:: Material for this task ::

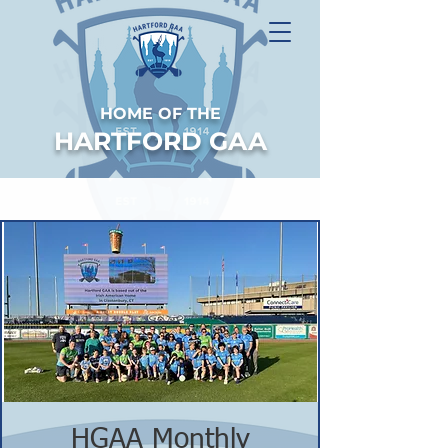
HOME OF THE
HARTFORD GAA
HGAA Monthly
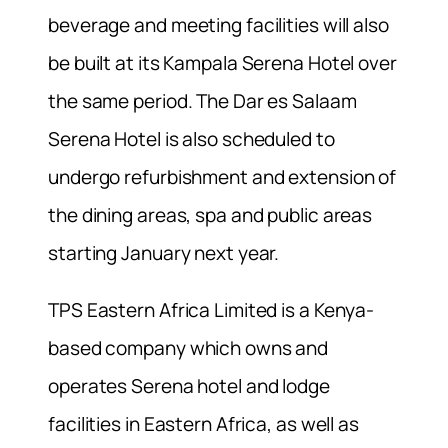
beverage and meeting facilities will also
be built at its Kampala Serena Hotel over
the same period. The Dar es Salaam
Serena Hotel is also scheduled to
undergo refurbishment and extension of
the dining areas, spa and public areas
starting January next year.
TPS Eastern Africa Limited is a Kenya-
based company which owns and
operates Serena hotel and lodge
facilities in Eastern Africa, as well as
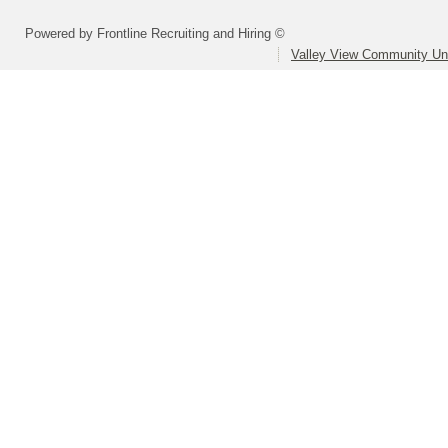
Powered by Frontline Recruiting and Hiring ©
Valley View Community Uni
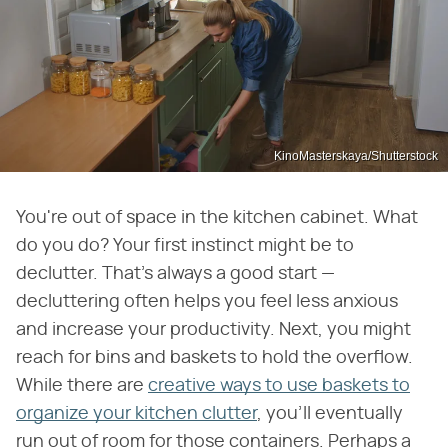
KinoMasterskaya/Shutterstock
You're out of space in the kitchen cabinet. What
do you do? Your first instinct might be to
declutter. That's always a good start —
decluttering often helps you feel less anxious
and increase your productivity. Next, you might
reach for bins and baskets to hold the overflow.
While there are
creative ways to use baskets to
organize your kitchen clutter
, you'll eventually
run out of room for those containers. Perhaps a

:::
:: Material for this task ::

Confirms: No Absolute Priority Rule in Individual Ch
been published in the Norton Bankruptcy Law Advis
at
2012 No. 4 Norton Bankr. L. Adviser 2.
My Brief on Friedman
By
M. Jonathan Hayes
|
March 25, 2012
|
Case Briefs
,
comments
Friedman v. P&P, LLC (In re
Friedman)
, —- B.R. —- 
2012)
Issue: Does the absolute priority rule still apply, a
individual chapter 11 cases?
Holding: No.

:::

What the task asks: Find the line with "HOME OF THE" in the data above, and from there retype each line exactly through the line with "run out of room", skipping the pictures along the way.

Solution below:
HOME OF THE
HARTFORD GAA
HGAA Monthly
beverage and meeting facilities will also
be built at its Kampala Serena Hotel over
the same period. The Dar es Salaam
Serena Hotel is also scheduled to
undergo refurbishment and extension of
the dining areas, spa and public areas
starting January next year.
TPS Eastern Africa Limited is a Kenya-
based company which owns and
operates Serena hotel and lodge
facilities in Eastern Africa, as well as
Powered by Frontline Recruiting and Hiring ©
Valley View Community Uni
KinoMasterskaya/Shutterstock
You're out of space in the kitchen cabinet. What
do you do? Your first instinct might be to
declutter. That's always a good start —
decluttering often helps you feel less anxious
and increase your productivity. Next, you might
reach for bins and baskets to hold the overflow.
While there are
creative ways to use baskets to
organize your kitchen clutter
, you'll eventually
run out of room for those containers. Perhaps a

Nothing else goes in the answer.